The domain team should own the domain API

Let’s go on a tangent for a second, since this is also something companies screw up: who should be providing the API in the first place?

Companies sometimes make the mistake of splitting up teams by mission. This seems great in theory (“I have a team making customers happy, and a team acquiring more customers, and a team getting customers to spend more!”), but in practice it leads to bad software and inefficiency. Mission-based teams have messy architecture because missions are not tangible. You cannot build software for an ambiguous mission statement. Software needs clear inputs and outputs, and it needs to perform well-defined operations on that data. Also, architecture cannot change on a whim. Upper management might change their objectives like the wind, but because it’s not straightforward to change the software systems, you end up having to juggle services between teams as their missions change. Speaking from experience, it’s a recipe for disaster.

Instead, companies should be splitting teams up by product or domain. This is part of what’s called an inverse Conway maneuver; essentially, Conway’s Law tells us that systems will look like the orgs they’re built in, so if you shape your org like the architecture you want then you encourage that architecture to emerge. Good architecture has clear domains that interact through well-specified interfaces. Accordingly, a good team layout should have clear domains and interfaces too. Teams should own their product or domain in its entirety, and ownership should be long-lived. Then, rather than reforming teams around the work that needs to be done, the work should be broken down according to which product or domain needs to change to accomplish the mission. Those changes should then be brought to the respective teams. This is how you create stable, well-architected systems that actually delight customers.

Now circling back to API ownership, we can see that each domain should have its own API, as the API is the interface into that domain. Since one team owns the entirety of a domain, that means they own the domain API as well. As a result, that domain team should be on-call for that domain API. It should not be ambiguous! If it is, you probably need to spend more time mapping domains.

Ownership beyond APIs

One final consideration: how does ownership and on-call work if a team isn’t providing something as clear cut as an API? For instance, what if your team is providing a set of standards, patterns, or some underlying infrastructure for an application to run on? Who is the owner now?

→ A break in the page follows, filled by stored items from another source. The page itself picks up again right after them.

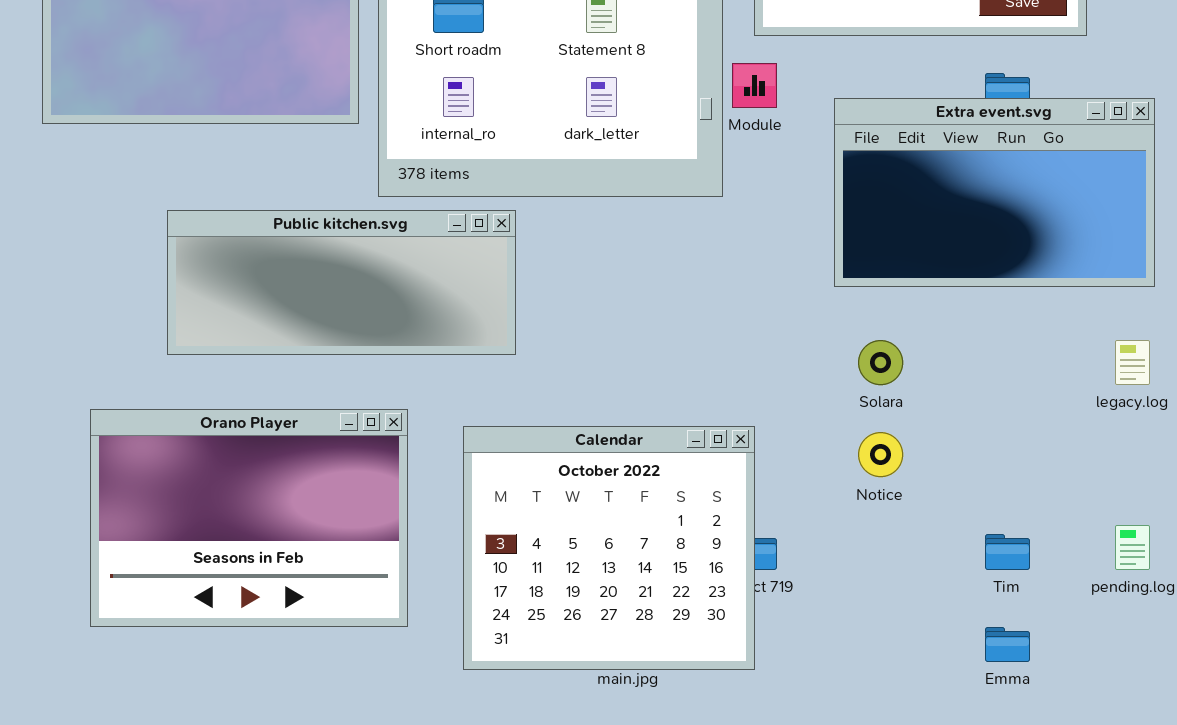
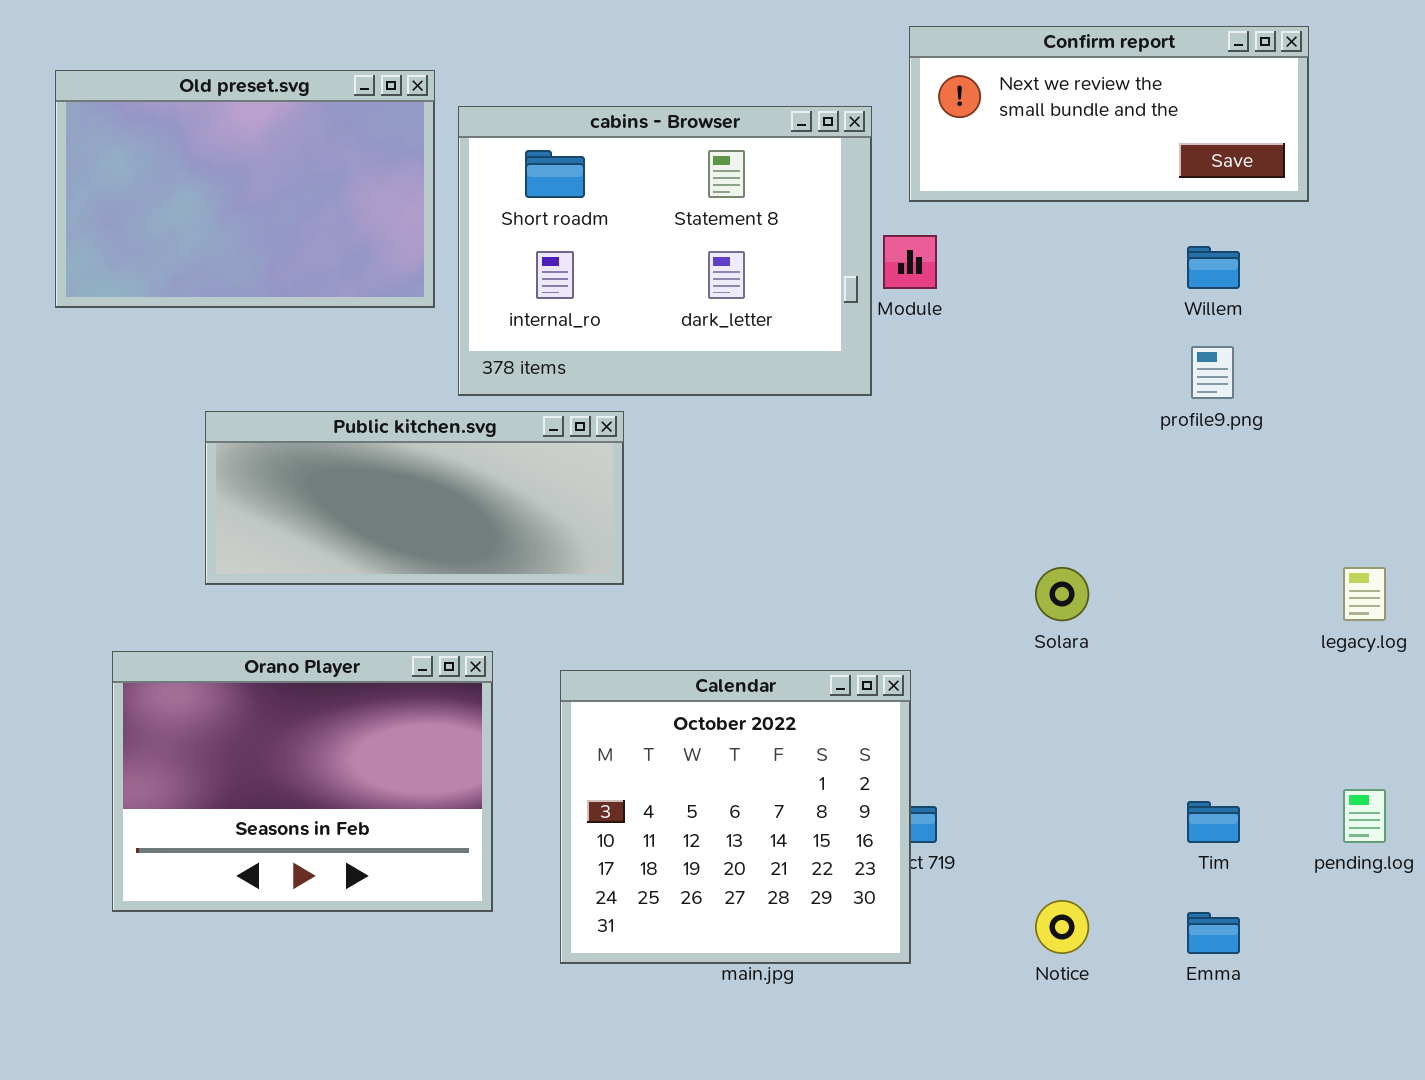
Extra event.svg: [834,98,1155,287] -> none, closed
Notice: [858,432,903,477] -> [1035,900,1089,954], moved

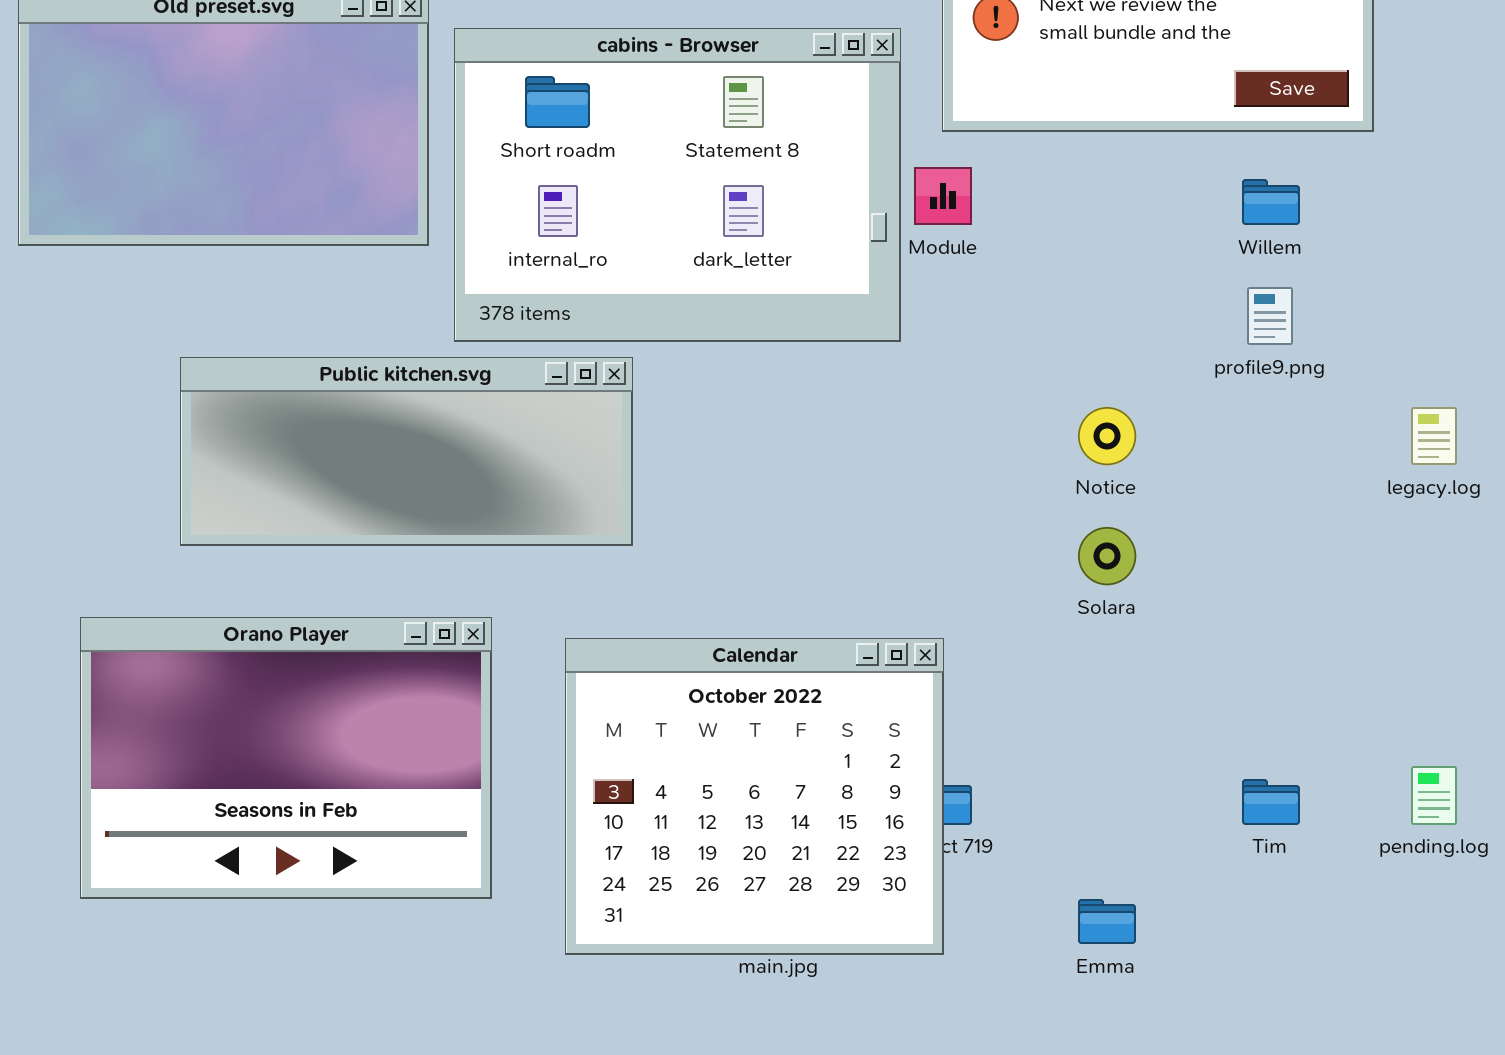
legacy.log: [1343,567,1386,621] -> [1411,407,1457,465], moved
Notice: [1035,900,1089,954] -> [1078,407,1136,465], moved
Emma: [1187,912,1240,954] -> [1078,899,1136,944], moved

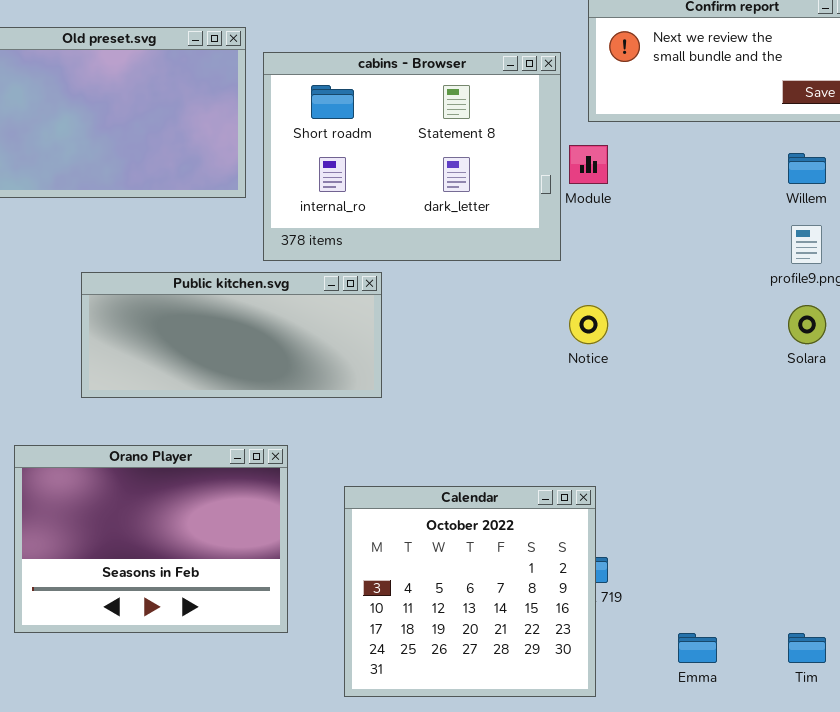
Notice: [1078,407,1136,465] -> [569,305,608,344], moved
Solara: [1078,527,1136,585] -> [788,305,826,344], moved
Calendar: [565,638,944,955] -> [344,486,596,697], moved
Tim: [1242,779,1300,825] -> [788,633,826,663], moved

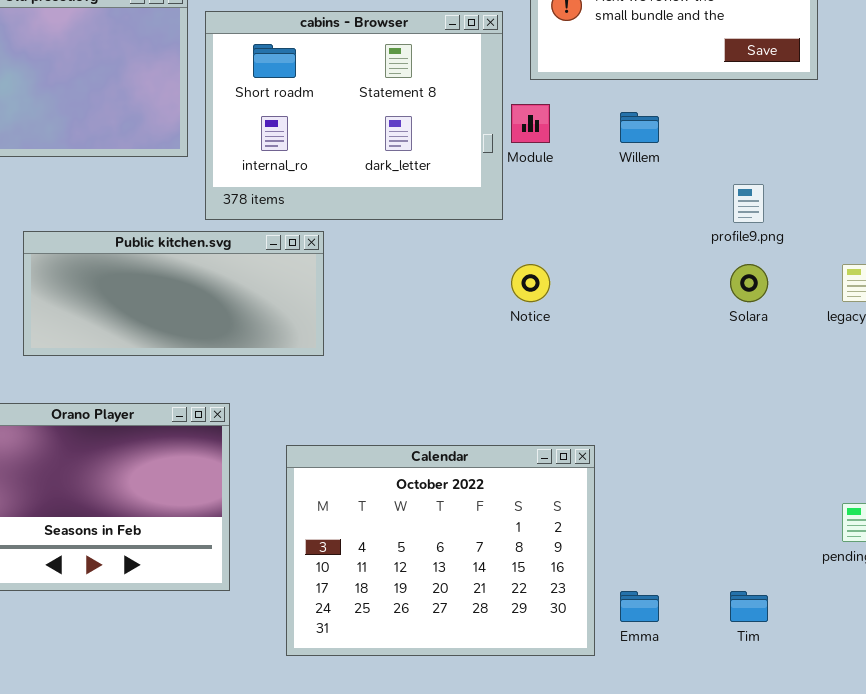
Willem: [788,153,826,184] -> [620,112,659,143], moved
Calendar: [344,486,596,697] -> [286,445,595,656], resized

In this situation, we can borrow from the AWS shared responsibility model. The idea is, in short, that AWS is responsible for the infrastructure running all of their services and offerings, while the customer is responsible for using those services and offerings correctly. This includes configuring them correctly. So if you’re a team owning some infrastructure (the “AWS” team in this situation), you must monitor that infrastructure and ensure it is operational at all times. Meanwhile, if you’re the client who’s deploying code to that infrastructure, it is your responsibility to make sure your code is working as expected. If the service goes down due to a bug in an endpoint, the application team (client) must respond to it. If the service goes down because the worker nodes keep tipping over, then the infrastructure team (vendor) must respond to it.

Service ownership in a nutshell

Overall, the team providing a service is the owner and should be on-call. A team consuming a service is not the owner, even if the service is a hard dependency for the experience being built. This applies generally, whether the “service” in question is an API, or an infrastructure platform, or some other kind of dependency.